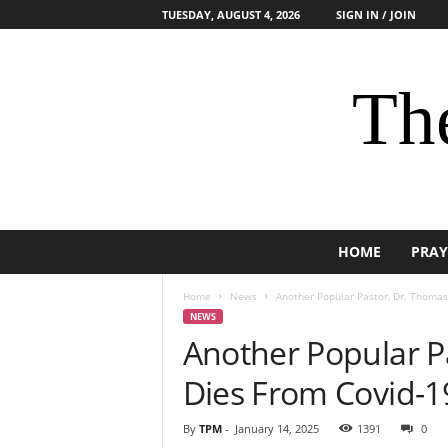
TUESDAY, AUGUST 4, 2026
SIGN IN / JOIN
The
HOME
PRAY
Home
News
Another Popular Pastor, Dr. Thomas
NEWS
Another Popular P
Dies From Covid-1
By
TPM
-
January 14, 2025
1391
0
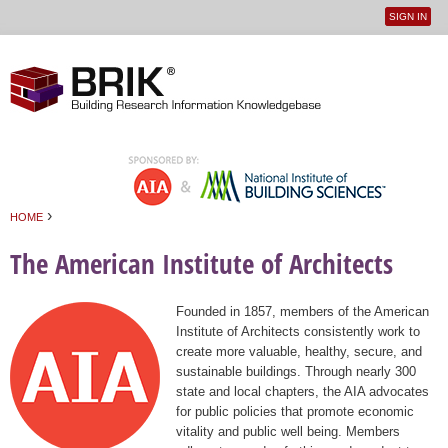
SIGN IN
User
Jump to navigation
menu
›
HOME
You are here
The American Institute of Architects
Founded in 1857, members of the American
Institute of Architects consistently work to
create more valuable, healthy, secure, and
sustainable buildings. Through nearly 300
state and local chapters, the AIA advocates
for public policies that promote economic
vitality and public well being. Members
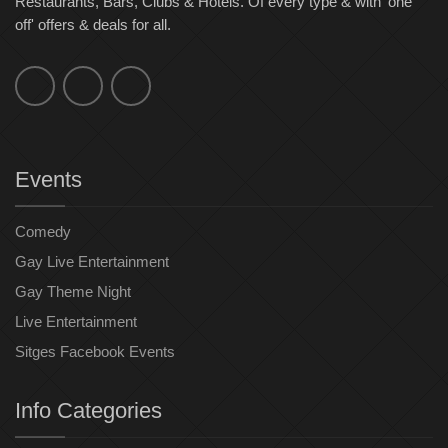
Restaurants, Bars, Clubs & Hotels. Of every type & with 'one
off' offers & deals for all.
Events
Comedy
Gay Live Entertainment
Gay Theme Night
Live Entertainment
Sitges Facebook Events
Info Categories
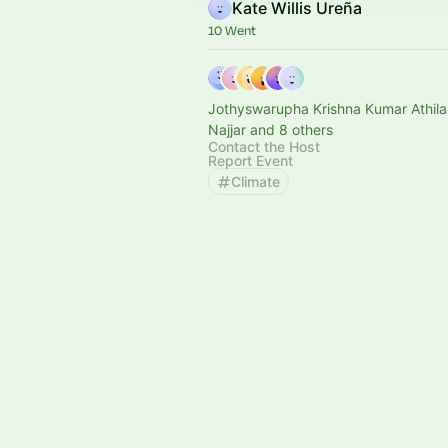
Kate Willis Ureña
10 Went
Jothyswarupha Krishna Kumar Athilak
Najjar and 8 others
Contact the Host
Report Event
Climate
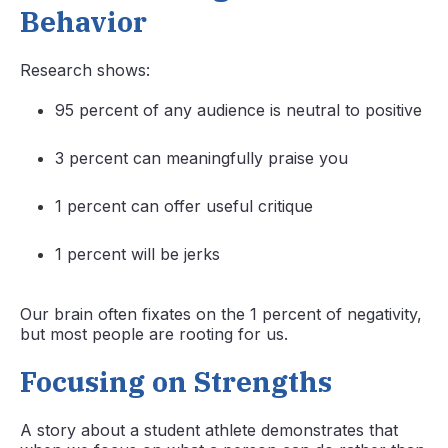
Behavior
Research shows:
95 percent of any audience is neutral to positive
3 percent can meaningfully praise you
1 percent can offer useful critique
1 percent will be jerks
Our brain often fixates on the 1 percent of negativity,
but most people are rooting for us.
Focusing on Strengths
A story about a student athlete demonstrates that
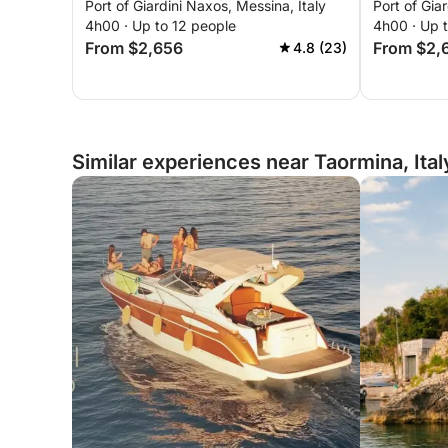
Port of Giardini Naxos, Messina, Italy
Port of Gia
in Taormina
Isola Bell
4h00 · Up to 12 people
4h00 · Up 
From $2,656
From $2,
4.8 (23)
Similar experiences near Taormina, Ital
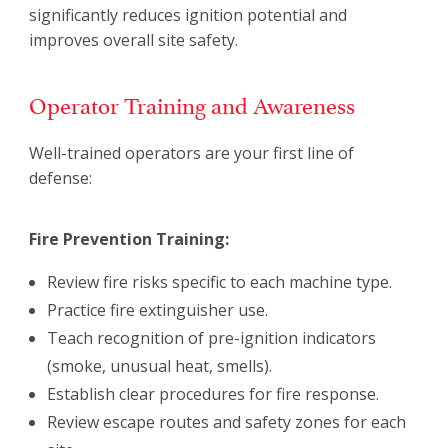
significantly reduces ignition potential and
improves overall site safety.
Operator Training and Awareness
Well-trained operators are your first line of
defense:
Fire Prevention Training:
Review fire risks specific to each machine type.
Practice fire extinguisher use.
Teach recognition of pre-ignition indicators
(smoke, unusual heat, smells).
Establish clear procedures for fire response.
Review escape routes and safety zones for each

__Job__. Where does the word "American" appear in the material above? Copy every line that holds it.

__Reply to the task__.
The American Institute of Architects
Founded in 1857, members of the American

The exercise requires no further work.